Notes et références :

  1. Wikipedia : https://fr.wikipedia.org/wiki/Sondage_d’opinion
  2. https://www.nytimes.com/2016/10/13/upshot/how-one-19-year-old-illinois-man-is-distorting-national-polling-averages.html
  3. Voir cette étude de l’INRS sur les limites du sondage par Internet http://espace.inrs.ca/2678/1/Inedit02-15.pdf
  4. http://www.brainvitge.org/papers/tverski_kahneman.pdf
  5. http://www.acrimed.org/Progression-du-FN-Des-salves-de-sondages-en-guise
  6. Une étude passionnante qui montre l’utilisation des sondages pour préparer l’opinion à la réforme des retraites de 2003 : https://www.cairn.info/revue-actes-de-la-recherche-en-sciences-sociales-2007-4-page-48.htm
  7. http://www.observatoire-des-sondages.org/Schiste-communication-ou
  8. Article d’universitaire très synthétique et illustré par l’exemple de Ségolène Royale en 2006 http://www.constructif.fr/bibliotheque/2007-2/les-sondages-font-ils-l-opinion.html?item_id=2761
  9. Une liste des différents biais liés aux questions référence plus de vingt façons d’orienter un sondage http://icp.ge.ch/sem/cms-spip/spip.php?article1765

 


Une réaction au sujet de « Les sondages d’opinion, science exacte ou propagande ? »

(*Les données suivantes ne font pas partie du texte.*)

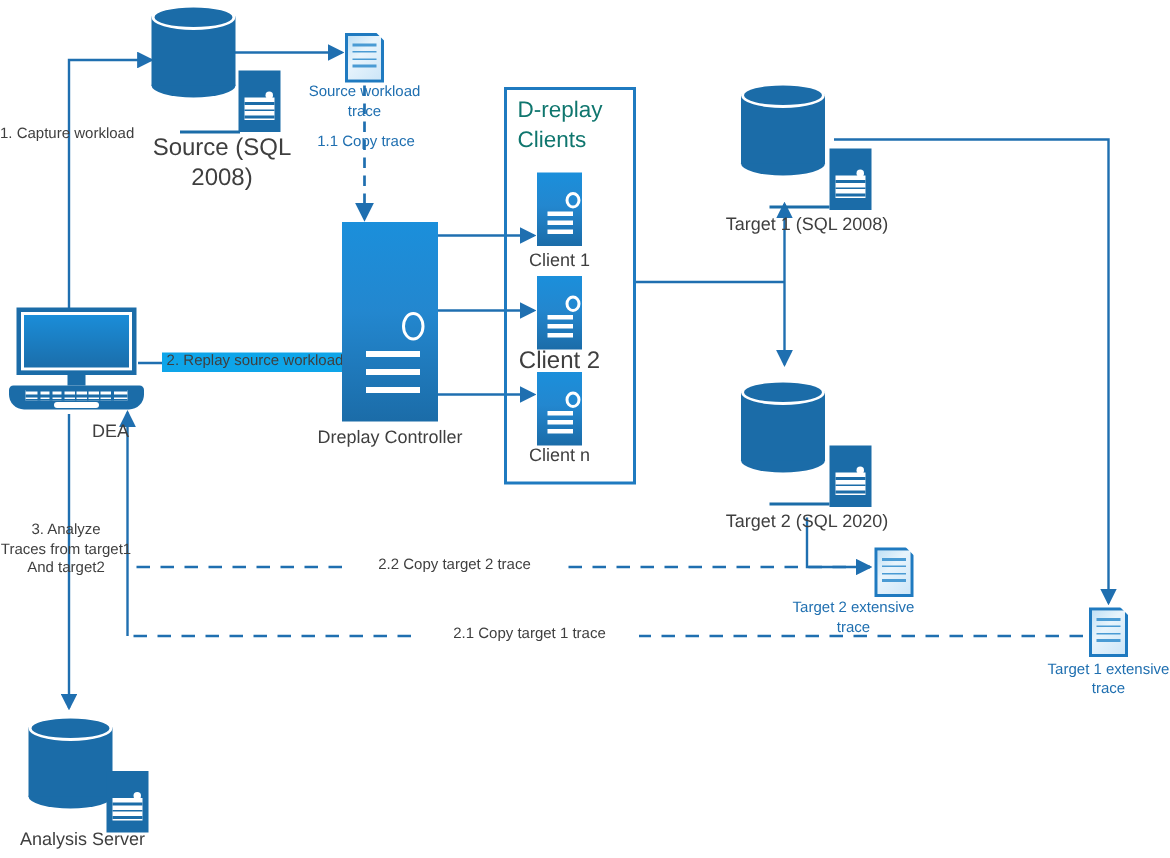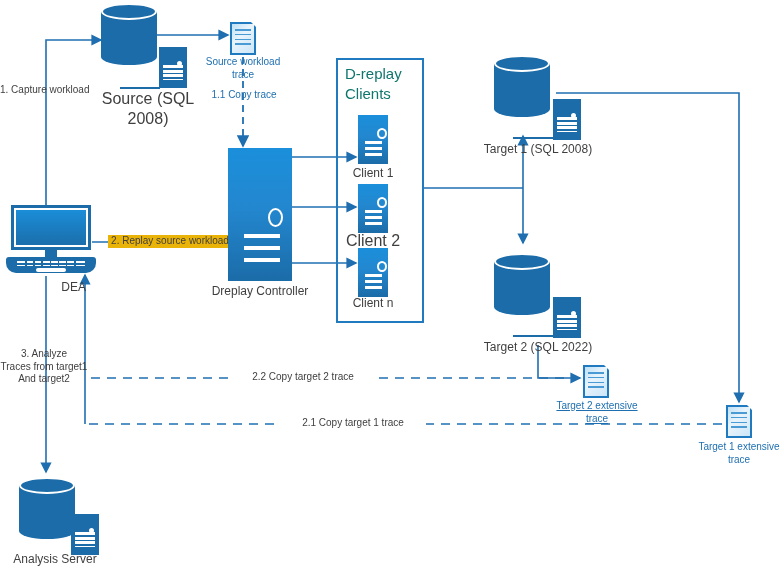--- a/index.html
+++ b/index.html
@@ -289,21 +289,21 @@
         <i style="left:48%"></i>
           <i style="left:60%"></i>
           <i style="left:72%"></i>
         <i style="left:84%"></i>
       </div>
       <div class="pad"></div>
     </div>
   </div>
   <div class="lbl lbl-dark" style="left:16px; top:280px; width:70px; font-size:12px;text-align:right;">DEA</div>
 
-  <div class="lbl lbl-dark lbl-sm" style="left:108px; top:235px; width:124px; background:#eab308;">2. Replay source workload</div>
+  <div class="lbl lbl-dark lbl-sm" style="left:108px; top:235px; width:124px; background:#0ea5e9;">2. Replay source workload</div>
 
   <div class="lbl lbl-dark lbl-sm" style="left:0px; top:348px; width:88px;">3. Analyze
 Traces from target1
 And target2</div>
 
   <div class="gsrv" style="left:228px; top:148px; width:64px; height:133px;">
     <div class="circ" style="left:40px; top:60px; width:11px; height:15px;"></div>
     <div class="line" style="left:16px; top:86px; width:36px; height:4px;"></div>
     <div class="line" style="left:16px; top:98px; width:36px; height:4px;"></div>
     <div class="line" style="left:16px; top:110px; width:36px; height:4px;"></div>
@@ -361,31 +361,31 @@
   </div>
   <div class="srv" style="left:553px; top:297px; width:28px; height:41px;">
     <div class="dot"></div>
     <div class="bars">
         <i></i>
         <i></i>
         <i></i>
       </div>
   </div>
   <div style="position:absolute; left:513px; top:335px; width:40px; height:2px; background:#1b6ca8;"></div>
-  <div class="lbl lbl-dark" style="left:470px; top:340px; width:136px; font-size:12px;">Target 2 (SQL 2022)</div>
+  <div class="lbl lbl-dark" style="left:470px; top:340px; width:136px; font-size:12px;">Target 2 (SQL 2020)</div>
 
   <div class="doc" style="left:583px; top:365px; width:26px; height:33px;">
     <div class="page"></div>
     <div class="ln" style="top:22%"></div>
     <div class="ln" style="top:36%"></div>
     <div class="ln" style="top:50%"></div>
     <div class="ln" style="top:64%"></div>
     <div class="fold"></div>
   </div>
-  <div class="lbl lbl-blue lbl-sm" style="left:545px; top:400px; width:104px;text-decoration:underline;">Target 2 extensive
+  <div class="lbl lbl-blue lbl-sm" style="left:517px; top:400px; width:104px;">Target 2 extensive
 trace</div>
 
   <div class="doc" style="left:726px; top:405px; width:26px; height:33px;">
     <div class="page"></div>
     <div class="ln" style="top:22%"></div>
     <div class="ln" style="top:36%"></div>
     <div class="ln" style="top:50%"></div>
     <div class="ln" style="top:64%"></div>
     <div class="fold"></div>
   </div>

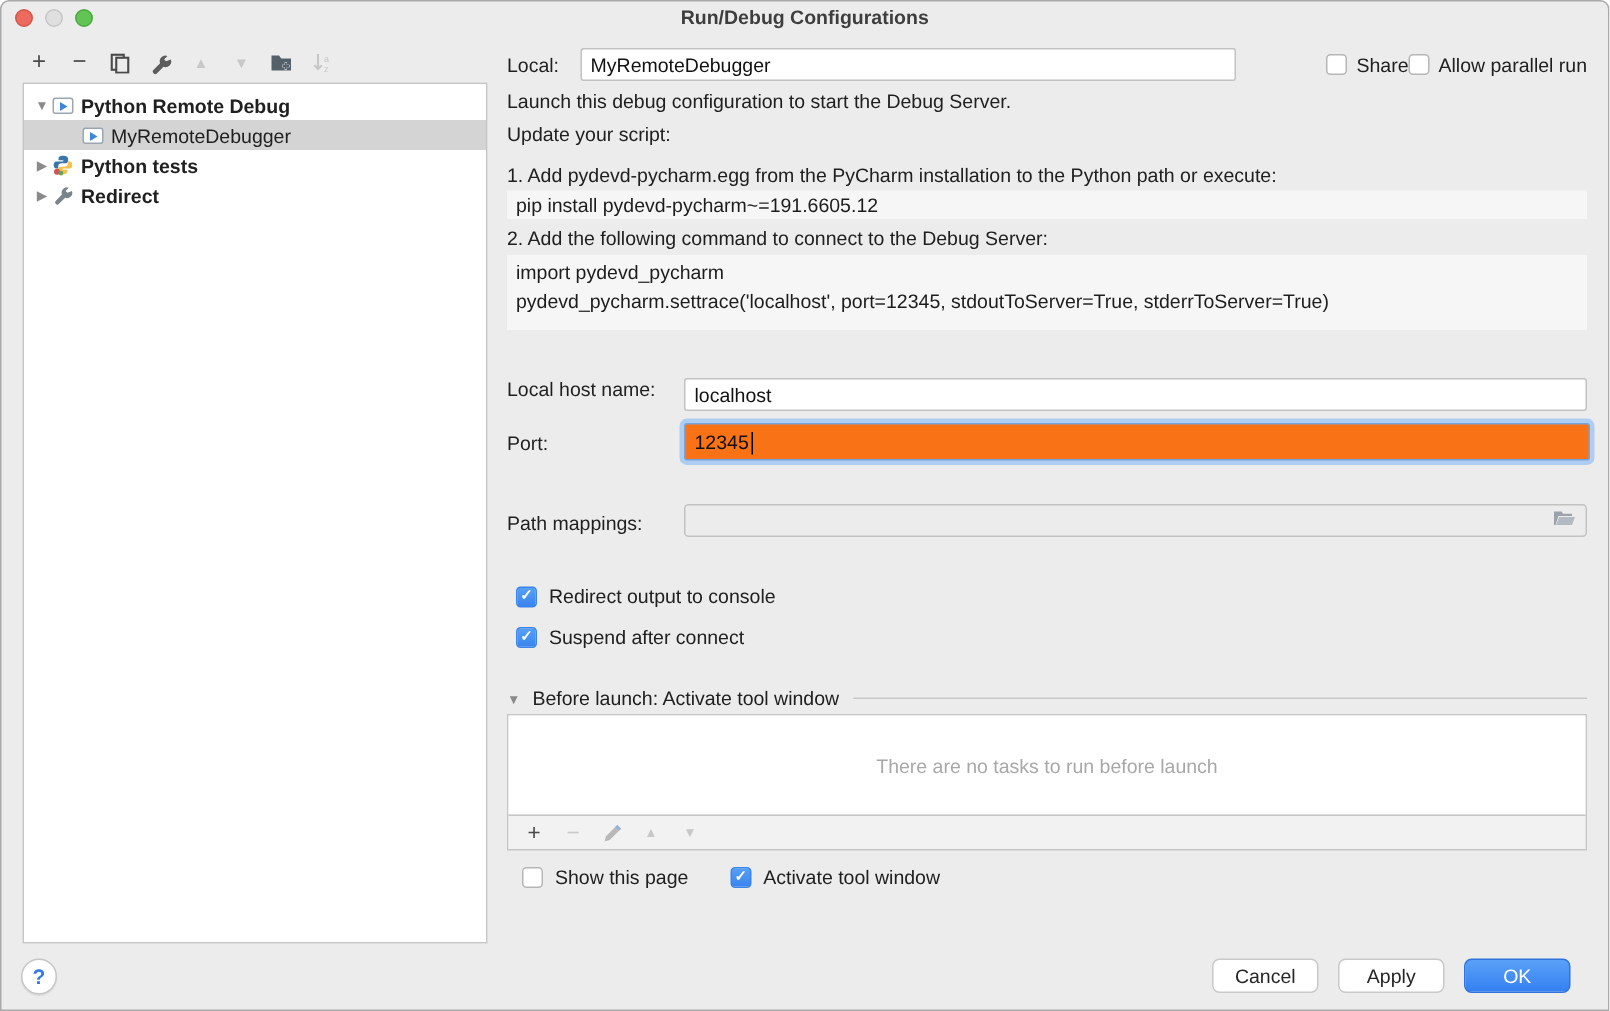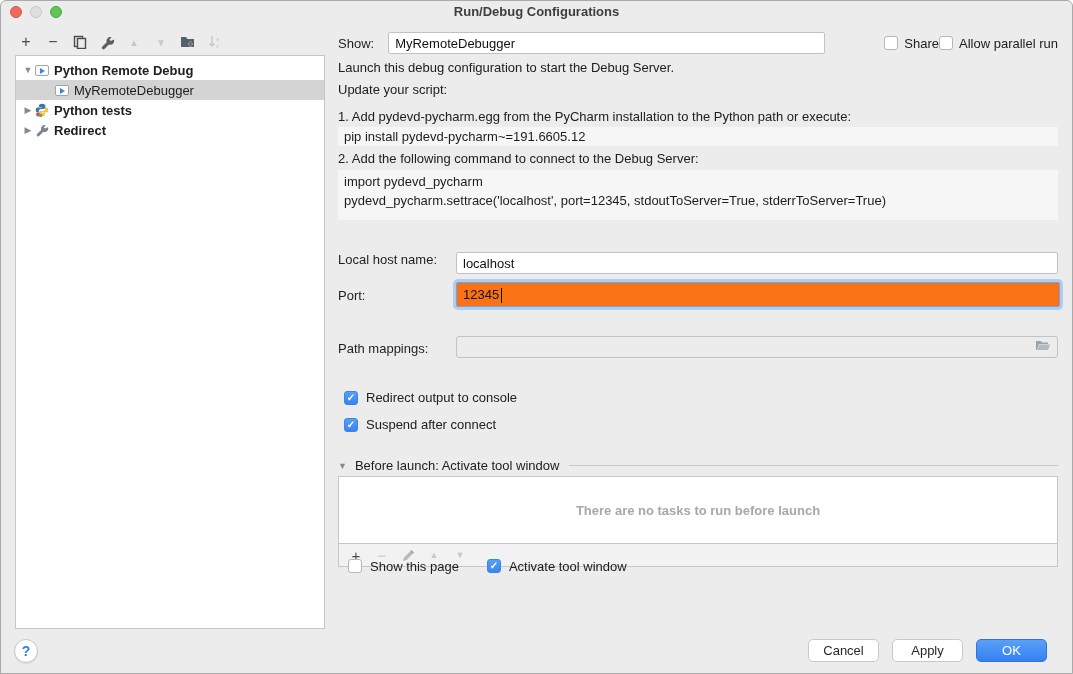--- a/index.html
+++ b/index.html
@@ -81,26 +81,26 @@
                 display:flex; align-items:center; justify-content:flex-end; padding-right:6px; }
 
   .cb-row { display:flex; align-items:center; gap:8px; }
 
   .bl-header { display:flex; align-items:center; }
   .bl-arrow { font-size:9px; color:#8a8a8a; margin-right:8px; }
   .bl-line { flex:1; height:1px; background:#c9c9c9; margin-left:10px; }
 
   .tasks-box { position:absolute; left:337px; top:475px; width:720px; border:1px solid #c6c6c6; }
   .tasks-empty { height:66px; background:#fff; display:flex; align-items:center; justify-content:center;
-                 color:#a8a8a8;font-weight:bold; }
+                 color:#a8a8a8; }
   .tasks-toolbar { height:23px; background:#f2f2f2; border-top:1px solid #c6c6c6;
                    display:flex; align-items:center; gap:12px; padding-left:10px; }
   .tasks-toolbar .tb-icon { width:14px; height:14px; font-size:15px; }
 
-  .footer-cbs { top:558px; display:flex; align-items:flex-start; gap:8px; padding-left:10px; }
+  .footer-cbs { top:576px; display:flex; align-items:center; gap:8px; padding-left:10px; }
   .footer-cbs .gap { width:12px; }
 
   
   .btn-row { position:absolute; right:25px; bottom:11px; display:flex; gap:13px; }
   .btn { min-width:71px; height:23px; padding:0 12px; border:1px solid #c9c9c9; border-radius:5px;
          background:#fff; font-family:"Liberation Sans", sans-serif; font-size:13px; color:#262626;
          display:inline-flex; align-items:center; justify-content:center; }
   .btn.primary { background:linear-gradient(#59a1f7,#3580f2); border-color:#3173dd; color:#fff; }
 </style>
 </head>
@@ -181,21 +181,21 @@
             <path fill="#7a848b" d="M14.8 4.9a4 4 0 0 1-5.2 5.2L5 14.7a1.7 1.7 0 1 1-2.4-2.4l4.6-4.6a4 4 0 0 1 5.2-5.2L10 4.9l1.4 1.4 3.4-1.4z"></path>
           </svg>
       </span>
       <span class="lbl">Redirect</span>
     </div>
   </div>
 
   <div class="help-btn">?</div>
 
   <div class="rp row-name">
-    <span class="field-label">Show:</span>
+    <span class="field-label">Local:</span>
     <input class="tf" type="text" value="MyRemoteDebugger" style="">
     <span style="margin-left:auto" class="cb-group">
       <span class="cb"></span>
       <span>Share</span>
     </span>
     <span style="margin-left:0" class="cb-group">
       <span class="cb"></span>
       <span>Allow parallel run</span>
     </span>
   </div>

  1. Le traitement de la politique est tellement devenu « spectacle », avec ses  » journalistes-experts stars », qui savent auto alimenter une situation déjà pourtant mille fois rabachée, en apportant le « sondage du jour ».qui pourraient être à l’origine de nouveaux scénarios où nos spécialistes seraient appelés de nouveaux en tant qu’experts….
    Le pire c’est qu’on se moule facilement dans ce type de dynamique (en témoignent les nombreux « c’est dans l’air » que je peux visionner)
    Et la véritable recherche du sens, la comparaison des programmes, les mises en adéquations fouillées etc.., bref tout ce qui nous permettrait de réellement nous imprégner d’un « projet de société », sont à peine effleurés.
    Car malheureusement, l’évolution vers le consommable et jetable a atteint notre potentiel de réflexion, lequel pense se dédouaner à force de « j’aime » sur facebook à propos d’une phrase émise par un candidat. Et n’est plus réceptif sur de longues lectures ou émissions.
    Je ne jette pas la pierre aux réseaux sociaux, qui peuvent montrer, par des caricatures, bons mots ou reprises d’anciens propos, l’hypocrisie ou la corruption de certains politiques.(voir cette vidéo sur Fillon/probité accablant N Sarkozy peu avant les primaires..)
    Mais malheureusement cela donne l’impression d’avoir participé au débat citoyen (ou d’avoir bien rigolé..)
    Mais ensuite, qu’en fait on ?
    Je vois souvent des phrases de P Rabbhi sur facebook. Lesquelles phrases en elles-mêmes s’avèrent souvent très lourdes de sens et d’évidence. Et qui font l’objet de nombreux « partage » et» like ».
    Mais qui a vraiment été lire ses livres, découvrir ses programmes sur une autre agriculture et mode de vie ? Cad un projet global et structuré. Pas grand monde.
    Et les sondages actuellement ne sont pas loin de relever de ces vagues, qui vont et viennent et dont le son est enclin à nous endormir.